Seeing Lady on Blu-ray delivers on the expected treat, and I dug the 7.1 dts-HD Master Audio enhanced soundtrack (there’s a super rendering of the original 3.0 as well), even if doing so probably fails to qualify me as a purist. A lot of extras, including a nice “making-of” featurette, are carried over from earlier DVDs. And there’s a newly added feature involving apps (a word I wish would never be used in the same sentence as “movies,” but that’s just me) for those who like to put matter over mind — “mind” being defined as simply enjoying a movie that features two appealing canine leads; Peggy Lee tunes that enabled her to win a lawsuit against Disney many years later over residuals; the movies’ best spaghetti dinner (though I love Jack Lemmon’s jiffy improv in The Apartment); and loving compositions on a wider-screen canvas than Disney had employed in a feature up till then. The last are never in-your-face (this is a picture low on bombast), and the Blu-ray presentation really brings back what seeing Lady was like in ’55, when I went downtown to see it for my cousin Phil’s birthday in an almost 3000-seater aptly called the Palace.

Here is some perspective on the picture’s standout impact in my own city. Lady ran four weeks first-run (a very unusual feat in those days), playing over this span opposite The 7 Year Itch and Marilyn’s wind-enhanced thighs; Interrupted Melody (which I then wouldn’t go near on a bet at the time); Not as a Stranger (or Betty Ford Clinic med school with Mitchum, Sinatra and Lee Marvin); a twisted VistaVision/Technicolor double bill of Bob Hope’s The Seven Little Foys and Phil Karlson’s Hell’s Island (slattern Mary Murphy in a noir negligee, yowza!); Ray Harryhausen’s It Came from Beneath the Sea with its budget-mandated 6-tentacled giant octopus; the ace Martin & Lewis comedy You’re Never Too Young, Vincente Minnelli’s still neurotic The Cobweb; Mister Roberts (after which I read Thomas Heggen’s play about ten times before entering fourth grade); and Abbott and Costello Meet the Mummy (a twilight cheapie I actually paid to see twice, which is perhaps why it became a bigger hit than Universal-International anticipated). Running solo despite its 76-minute running time, Lady outlasted almost all of them. Only Itch and Mister Roberts also managed 4-week runs (the latter with five), and those two were presold as plays — the latter an institution, in fact. You do, however, have to surmise that Lady’s fourth week box office was on the rocky side. Why else replace it on the fifth with Virginia Mayo in Pearl of the South Pacific, one of those movies that forced dying RKO to call the paramedics?
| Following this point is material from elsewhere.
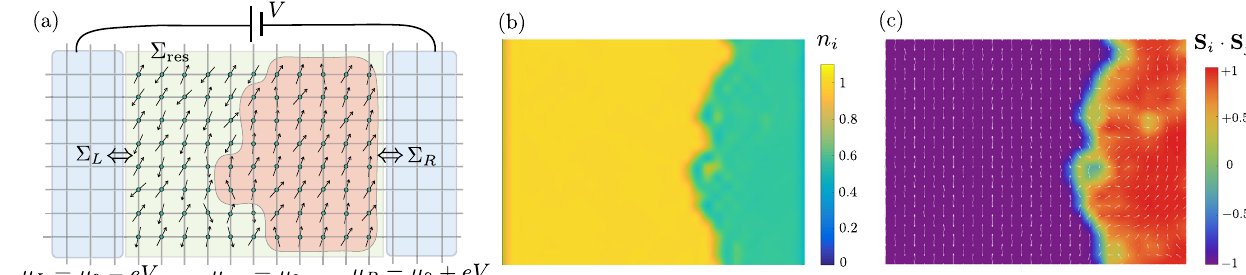
Fig. 3 Nonequilibrium Green ’ s function (NEGF) calculation for the s-d model driven by an external voltage. a Schematic diagram of the driven s-d model in a metal-insulator-metal capacitor structure. The central region is described by the square-lattice s-d Hamiltonian in Eq. (10), while the two electrodes at left and right ends are shown here as modeled by simple square-lattice tight-binding model. An external voltage is applied to the two electrodes, giving rise to a difference in chemical potentials μ L / R = μ 0 ∓ eV /2, where μ 0 is the chemical potential of the background reservoir. Panals b and c show the on-site electron number n i and nearest-neighbor spin-spin correlation S i ⋅ S j , respectively, of a snapshot during the voltage-induced insulator-to-metal transition simulated by the NEGF-LLG method. The size of the square lattice is 30 ×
The culmination of Disney’s perennial is a brood spawned by Tramp (you know right away he’s not the type to use protection) and Lady, which led to a spin-off puppy who, as Scamp, eventually rated his own comic strip and, in 2001, a direct-to-video sequel. My own personal culmination is that Scamp’s celebrity inspired my parents to buy me a wired hair terrier who looked so much like him that we purloined the name. I did not ask for or want a dog (it messed up my movie scheduling), and he did not like me — repeatedly growling and sinking his teeth into my Keds during my disgruntled accompaniments to drop his Tootsie Roll stools back in the days when you just left the remains in a neighbor’s yard instead of scooping. My parents gave up, and we soon gave Scamp away, though all was not lost. I have a stuffed Lady from some age old Disney promotion, perched atop a bookshelf and guarding my complete set of the Library of America. I love her, and she knows her defanged place.